I3C was developed as a backward-compatible advancement over I²C and a replacement for SPI and UART interfaces. In automotive, it is used to link ECUs with a variety of sensors, including engine speed, pressure, temperature, and window and seat controls. For vehicle applications that require higher data rates, such as imaging, it can be used in conjunction with interfaces such as MIPI CSI-2 for control and management of the sensor.
An important addition with I3C v1.1 is HDR-BT mode, an improved transport capability that allows for the use of multiple lanes. This can increase the effective throughput of an I3C interface from about 25 Mbps to nearly 100 Mbps, allowing designers to double the speed by going from one to four data lanes. Version 1.1 also adds enhanced error detection and recovery, power management and other features.
What’s the biggest challenge MIPI aims to solve for its member companies in automotive beyond 2020?
The new possibilities in vehicle automation come with challenges that designers and developers constantly face. Adding sensors, displays and onboard ECUs may increase weight, cost, complexity and energy use in vehicles that are already under tight constraints. The biggest challenge MIPI is tackling for automotive companies is how to keep improving automation while minimizing these challenges.
MIPI has been evolving and optimizing interface specifications for performance, space, weight, efficiency and simplicity since its inception.

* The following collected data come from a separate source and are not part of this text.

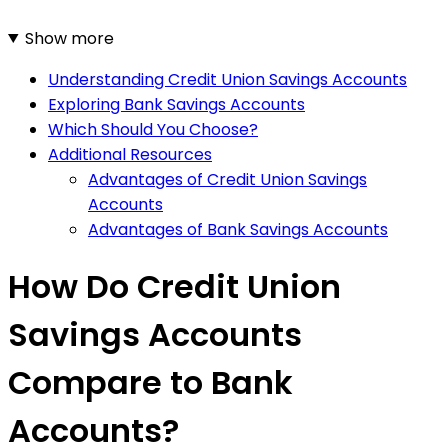
Show more
Understanding Credit Union Savings Accounts
Exploring Bank Savings Accounts
Which Should You Choose?
Additional Resources
Advantages of Credit Union Savings
Accounts
Advantages of Bank Savings Accounts
How Do Credit Union
Savings Accounts
Compare to Bank
Accounts?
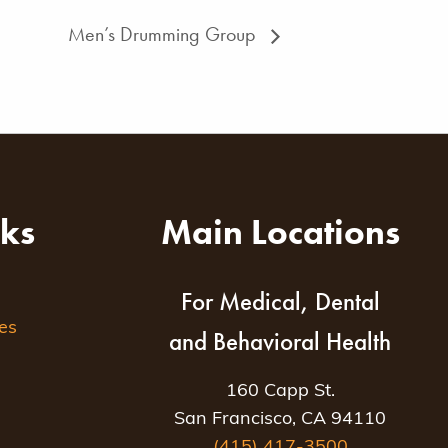
Men’s Drumming Group
nks
Main Locations
For Medical, Dental
es
and Behavioral Health
160 Capp St.
San Francisco, CA 94110
(415) 417-3500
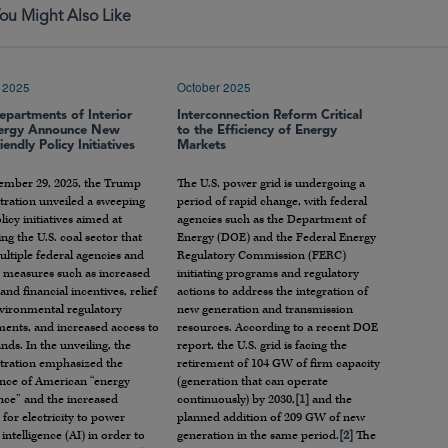
ou Might Also Like
 2025
October 2025
epartments of Interior
Interconnection Reform Critical
ergy Announce New
to the Efficiency of Energy
iendly Policy Initiatives
Markets
ember 29, 2025, the Trump
The U.S. power grid is undergoing a
tration unveiled a sweeping
period of rapid change, with federal
olicy initiatives aimed at
agencies such as the Department of
zing the U.S. coal sector that
Energy (DOE) and the Federal Energy
ltiple federal agencies and
Regulatory Commission (FERC)
s measures such as increased
initiating programs and regulatory
and financial incentives, relief
actions to address the integration of
vironmental regulatory
new generation and transmission
ments, and increased access to
resources. According to a recent DOE
ands. In the unveiling, the
report, the U.S. grid is facing the
tration emphasized the
retirement of 104 GW of firm capacity
nce of American “energy
(generation that can operate
ce” and the increased
continuously) by 2030,
[1]
and the
or electricity to power
planned addition of 209 GW of new
l intelligence (AI) in order to
generation in the same period.
[2]
The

That strategy is as vital as ever in automotive: MIPI interfaces used in cars, such as CSI-2, DSI-2 and I3C, all offer high performance with low power, low conductor counts and low EMI. All these features help automotive developers pack the necessary performance into parts and vehicles that meet stringent requirements. MIPI A-PHY, as part of an end-to-end automotive wired connectivity solution, will extend those same qualities across the vehicle.

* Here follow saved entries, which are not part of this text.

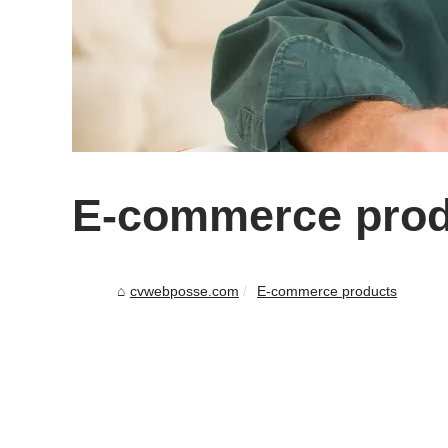
E-commerce prod
cvwebposse.com
E-commerce products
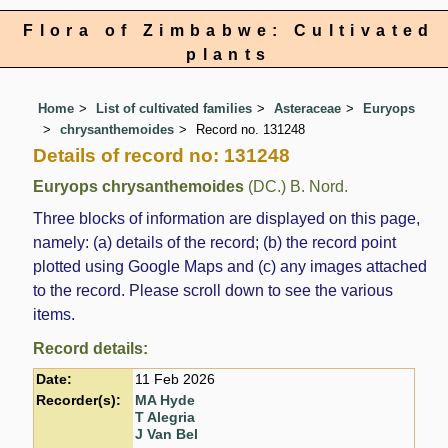
Flora of Zimbabwe: Cultivated
plants
Home
List of cultivated families
Asteraceae
Euryops
chrysanthemoides
Record no. 131248
Details of record no: 131248
Euryops chrysanthemoides
(DC.) B. Nord.
Three blocks of information are displayed on this page,
namely: (a) details of the record; (b) the record point
plotted using Google Maps and (c) any images attached
to the record. Please scroll down to see the various
items.
Record details:
Date:
11 Feb 2026
Recorder(s):
MA Hyde
T Alegria
J Van Bel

We’re looking forward to hearing from you at AutoSens in October. What are you looking forward to about being involved?
Representing MIPI Alliance at a major automotive tech conference is a great opportunity to spread the word about MIPI’s continued evolution to support automotive ecosystems. I also look forward to hearing firsthand about the latest research and technical implementations.
This is an exciting moment in the automotive industry. The innovations we introduce and bring to market have the potential to shape the driving experience and transportation ecosystem for years to come. It’s great to see OEMs, suppliers and standards organizations like MIPI Alliance collaborating to make that future possible.